Offensive Coaches: Matt Cavanaugh (QBs), Dwayne Peete (RBs), Andy Bischoff (TEs), Mike Groh (WRs), Pat Meyer (OL)
I've been reading this book this offseason and it's a thoroughly engrossing behind the scenes look at an NFL team throughout the entire offseason and regular season. Cavanaugh was the QB coach for the Jets at the time and you get just a little glimpse of his approach and personality in the book. He's got a strong personality and is a bit of a disciplinarian and his approach to Sanchez seemed to clash with the coddling that the QB got from the GM, Rex Ryan, and the offensive coordinator at the time. Not that I believe he could have saved Rico Mirerez' career anyway, but it definitely seems like Cavanaugh is a better fit for a mentally tougher QB like Jay. The other coaches all did well last year as well, obviously, although I do wonder if Aaron Kromer is an offensive coordinator who is really just the offensive line coach what the hell Pat Meyer does on a daily basis.

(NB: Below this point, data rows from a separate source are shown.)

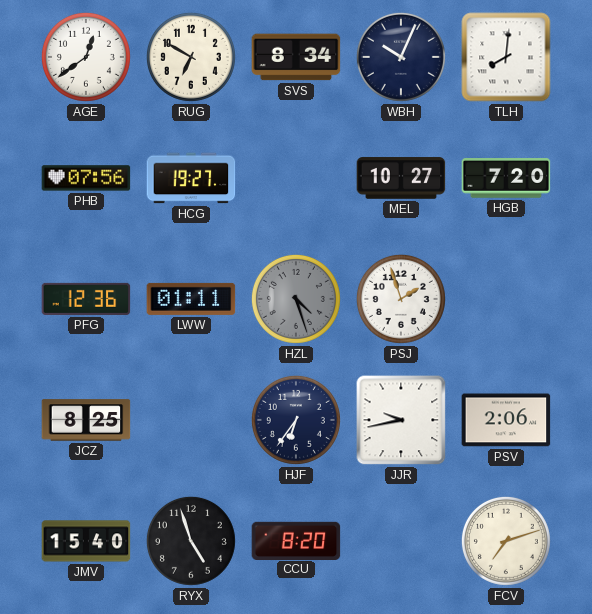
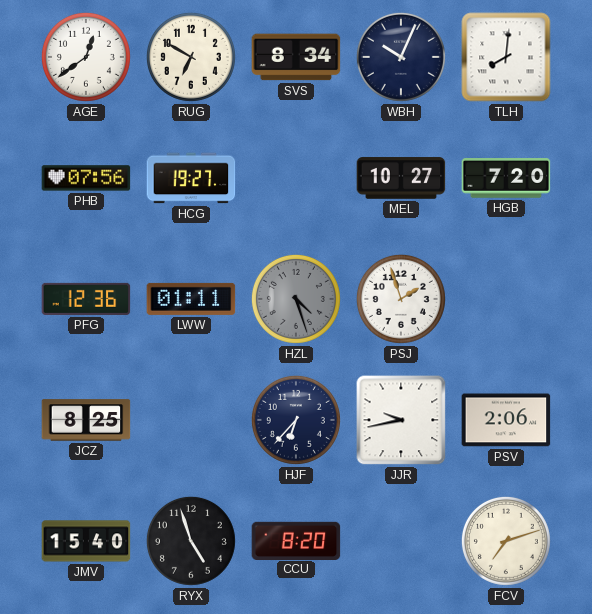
HJF: 6:36 -> 6:37
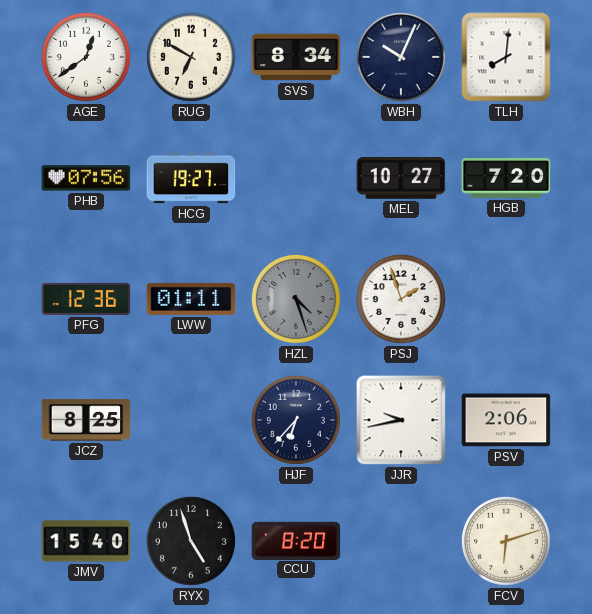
FCV: 7:12 -> 6:12
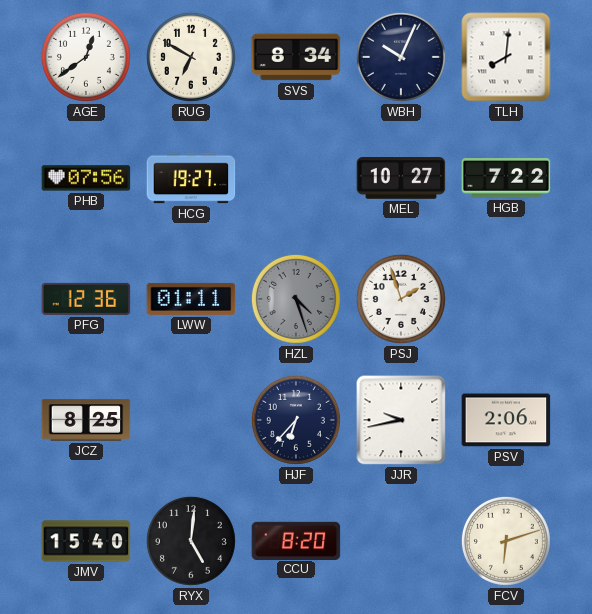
HGB: 7:20 -> 7:22
RYX: 4:57 -> 5:01
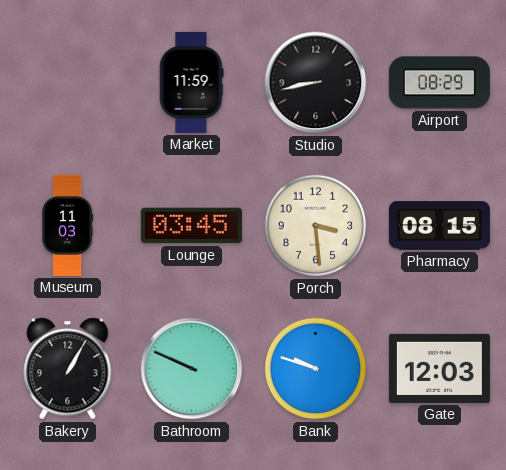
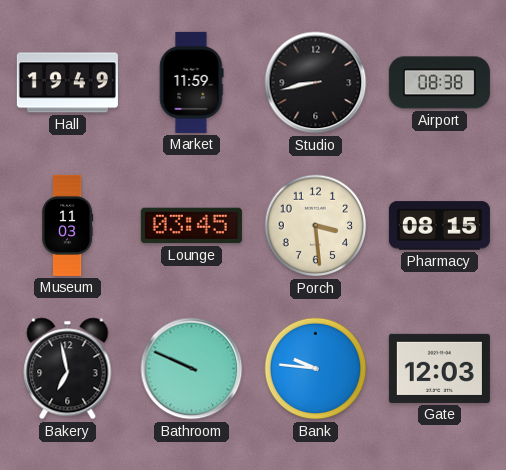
Hall: none -> 19:49
Airport: 08:29 -> 08:38
Bakery: 1:05 -> 6:58
Bank: 9:48 -> 9:46
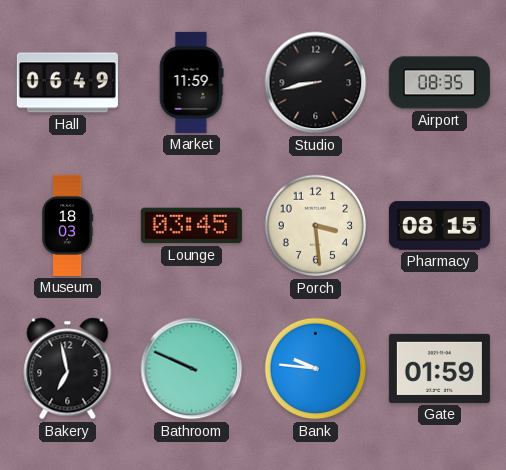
Hall: 19:49 -> 06:49
Airport: 08:38 -> 08:35
Museum: 11:03 -> 18:03
Gate: 12:03 -> 01:59
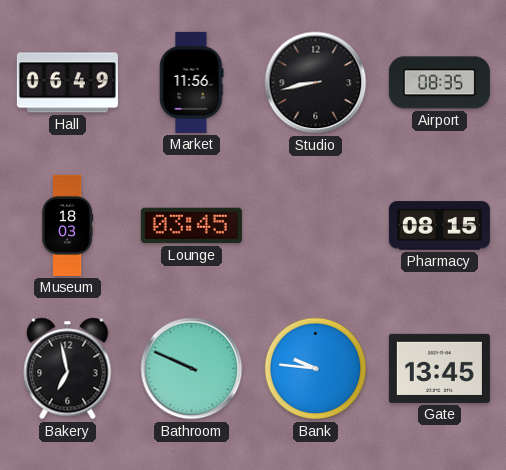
Market: 11:59 -> 11:56
Porch: 3:29 -> none
Gate: 01:59 -> 13:45
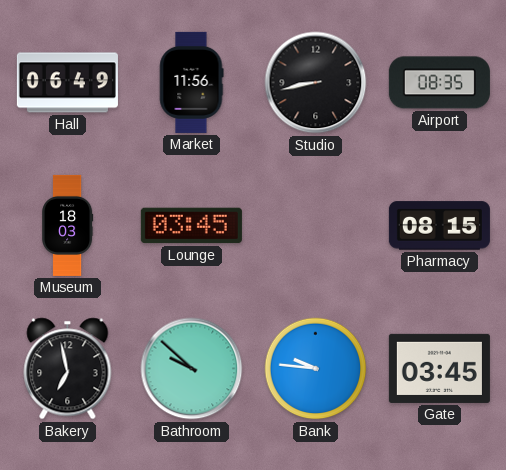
Bathroom: 9:49 -> 9:52
Gate: 13:45 -> 03:45
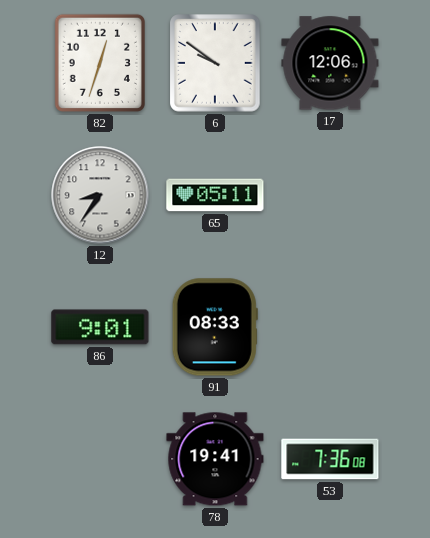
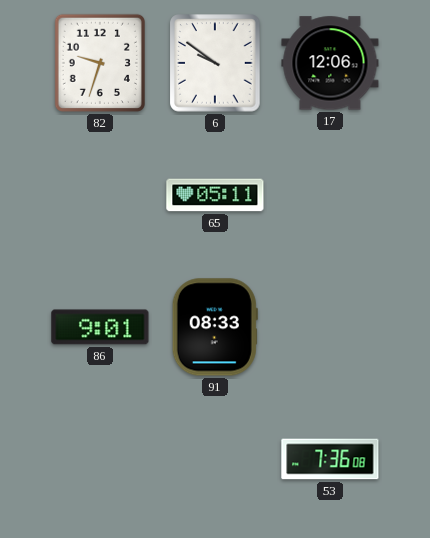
82: 12:33 -> 9:33
12: 8:36 -> none
78: 19:41 -> none
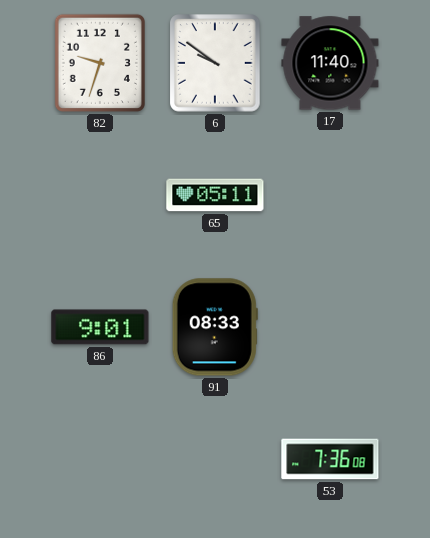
17: 12:06 -> 11:40
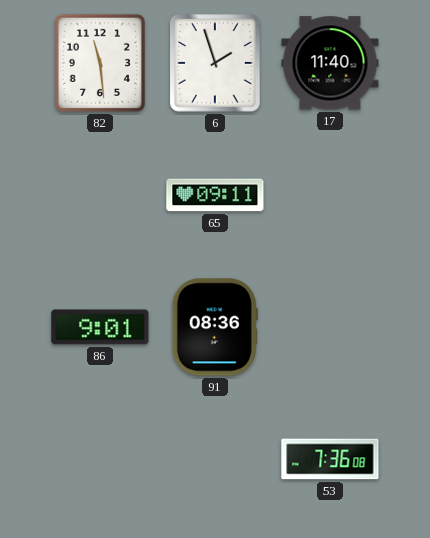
82: 9:33 -> 11:29
6: 9:51 -> 1:57
65: 05:11 -> 09:11
91: 08:33 -> 08:36
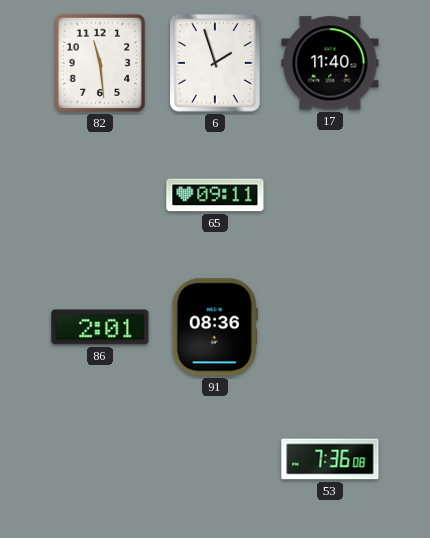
86: 9:01 -> 2:01
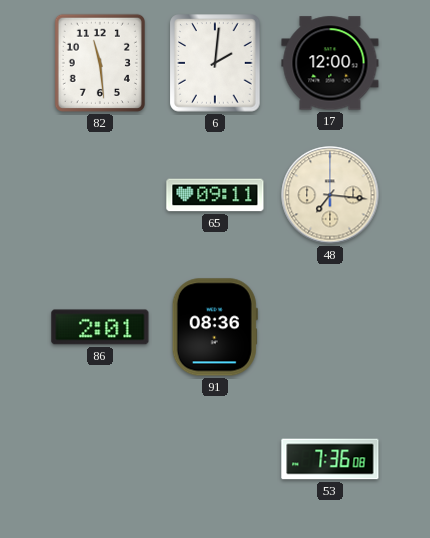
6: 1:57 -> 2:01
17: 11:40 -> 12:00
48: none -> 7:16
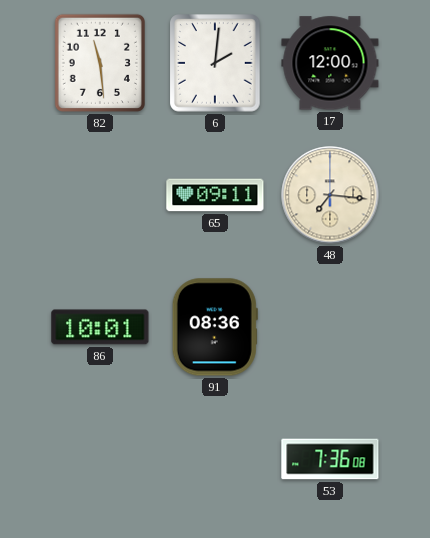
86: 2:01 -> 10:01
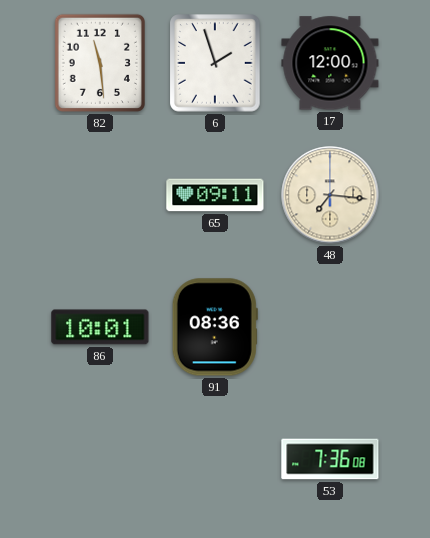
6: 2:01 -> 1:57
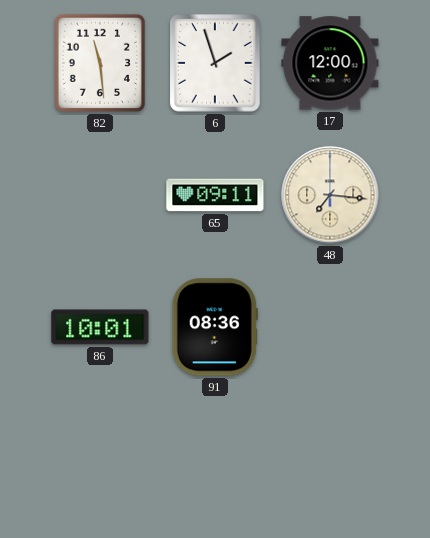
53: 7:36 -> none
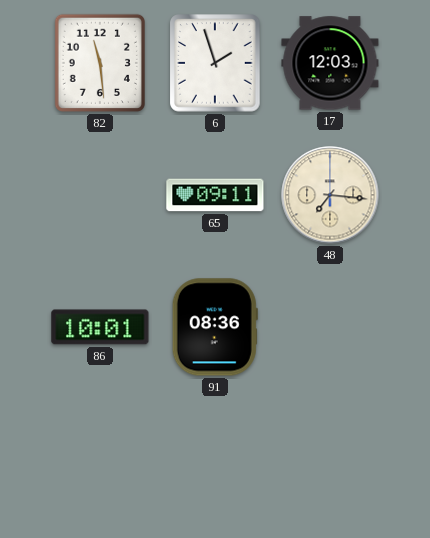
17: 12:00 -> 12:03
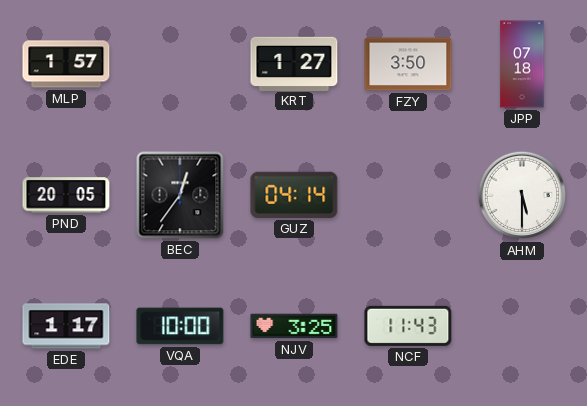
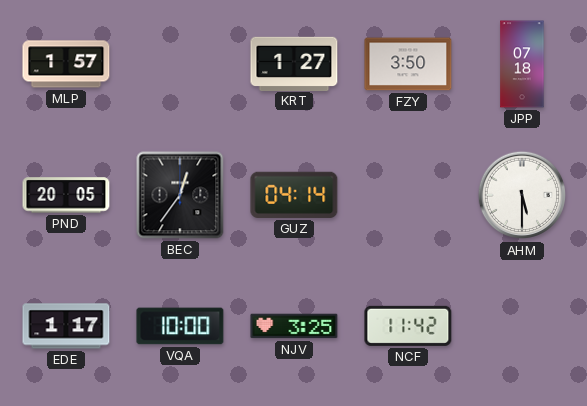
NCF: 11:43 -> 11:42
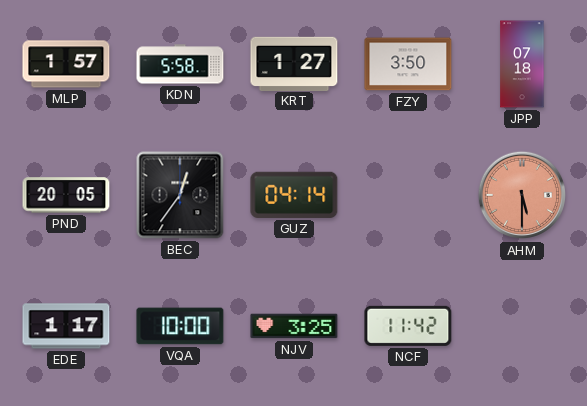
KDN: none -> 5:58
AHM dial: white -> salmon
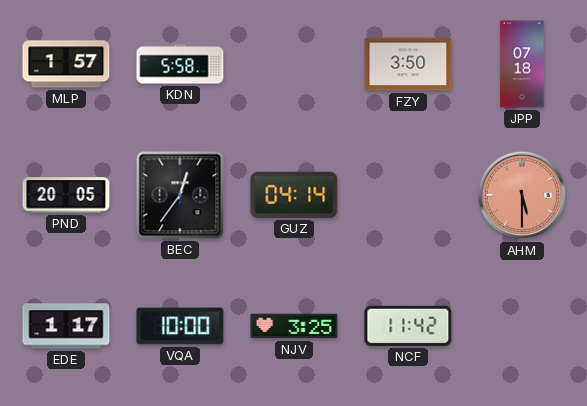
KRT: 1:27 -> none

Defensive Coordinator: Mel Tucker
I have no idea what to think of Mel Tucker at this point. I can see the argument for keeping him and certainly understand the unfair situation he was put in last year, but I've also never seen anything so impressive from him that I thought the Bears shouldn't have at least entertained replacing him. He's definitely got the most tenuous job situation of anyone in the organization. That said, it really is hard to judge a man who was asked to run another defensive coordinator's scheme, verbatim, and then watched all of the key cogs for running that scheme fall apart in the first half of the season. That doesn't excuse him from the utterly atrocious lack of improvement from any of his players throughout the course of the year, but it's also not a reason to believe he can't do considerably better with the players he has this year and the freedom to run things his way. I was pleased to see the Bears fire several of the assistant coaches, however. If they want to say that individual issues added up to the defense's main issues more than scheme, well, there's a damn good argument for that as well. At least they didn't plug their ears and cry injury and give everyone a pass.

Defensive Coaches: Paul Pasqualoni (DL), Clint Hurtt (Assistant DL), Reggie Herring (LBs), Jon Hoke (DBs).

Everyone but Hoke is new this year. Pasqualoni has coached 4-3 and 3-4 defensive linemen throughout his career and has a hell of a lot more experience than last year's DL coach. He should help with the new responsibilities the DL will have this year that'll require a lot more technique than just firing into a gap every play. Hurtt comes from Louisville, where he worked with Charlie Strong to build one of the best defenses in football. Reggie Herring is a scary looking dude:

So...hopefully that'll translate to intimidating linebackers? I guess? Hoke gets a pass for last year's Conte/Wright debacle because of everything he'd accomplished to that point in making those two serviceable safeties for a few years to begin with, and also his work with Tillman and Jennings, among others.

DeCamillis got a lot of grief early last year, mostly because Cordarrelle Patterson ripped the Bears a new one in week 2, but in the end the Bears actually finished in the top ten in most special teams rankings once again. Their coverage units tightened up, which was no easy task considering how many special teams players suddenly found themselves as starting defensive players and DeCamillis was forced to integrate guys fresh off the street, and Robbie was outstanding as usual. The notable weak link was Podlesh and he got the boot (no pun intended. Okay. Maybe a little intended). This year they should be stronger, but the longsnapper question is definitely one they'll have to answer.

That's all for now. Thank God. I've filled my special teams quota for the rest of the year. Go Bears.

1 comment:

Lee said...

Hurtt comes from Louisville, where he worked with Charlie Strong to build one of the best defenses in football.

Storm Johnson and William Stanback disagree.